The intimate relationship between the media and the presidency is not a recent phenomenon that developed only after Kennedy bested Nixon on TV or the election of former actor Ronald Reagan.

"Television creates--defines--reality today, so do movies," Rollins says. "But when you start going back, you see that Hollywood has always been interested in the presidency."

Silent filmmaker D.W. Griffith included images of Abraham Lincoln in his controversial epic "The Birth of a Nation." Presidents have been the subjects of dozens of biopics, including one of Rollins' favorites, the 1944 film "Wilson," which won five Oscar nominations but bombed at the box office and has all but disappeared from collective memory. Even such "lesser" presidents as Rutherford B. Hayes, Martin Van Buren, Chester A. Arthur, Grover Cleveland, William Henry Harrison, Benjamin Harrison and Franklin Pierce have been portrayed on film.

Rollins recalls a personal moment when the celluloid presidency and the real one converged.

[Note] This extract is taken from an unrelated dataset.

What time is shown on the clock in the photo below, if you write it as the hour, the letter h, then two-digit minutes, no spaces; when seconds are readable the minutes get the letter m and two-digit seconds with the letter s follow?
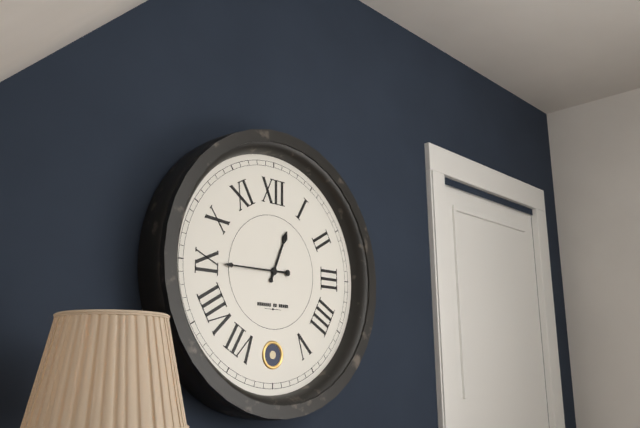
12h45
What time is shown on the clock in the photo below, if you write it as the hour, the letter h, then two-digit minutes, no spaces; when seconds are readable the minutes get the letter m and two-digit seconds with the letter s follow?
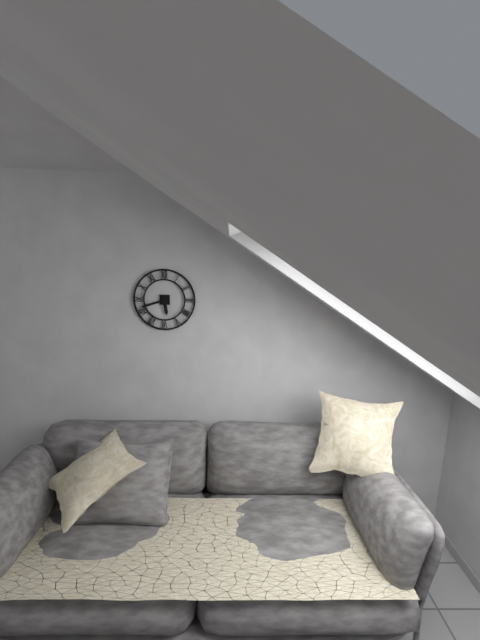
5h42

He and his wife, Susan (who helped put together the conference), were standing in front of the White House when a limousine bearing the presidential seal pulled up. They were disappointed to learn that it was not President Clinton's limousine but a prop that was being used in the making of the 1993 film "Dave."

At that instant, Rollins says, "The real presidency and the reel presidency came right into our lives."

Although we tend to think of entertainment's influence on the presidency as something new, it's as old as the republic, Rollins points out. First President George Washington was a great fan of the theater--the Hollywood of his day--and appears to have applied lessons he learned from the stage to his public and political life.

The conference will deal with Hollywood's treatment of real presidents, but it will also look at TV and movies that feature imaginary presidents. One of Rollins' favorites of this genre is 1933's "Gabriel Over the White House," directed by Gregory La Cava. In this odd and fascinating film, a fictional president is converted from venality by an angelic vision and solves all the social and political problems of the Great Depression.

Rollins theorizes that Hollywood creates such imaginary presidencies when it is dissatisfied with the current political reality. As an example, he cites the recent Rod Lurie film "The Contender." Rollins argues that Joan Allen's character, a prospective vice president who refuses to soft-pedal her liberal views, reflects the agenda liberal Hollywood would like to see. "This is Hollywood frustrated over the Tweedledee Tweedledum character of Gore and Bush," he says of "The Contender."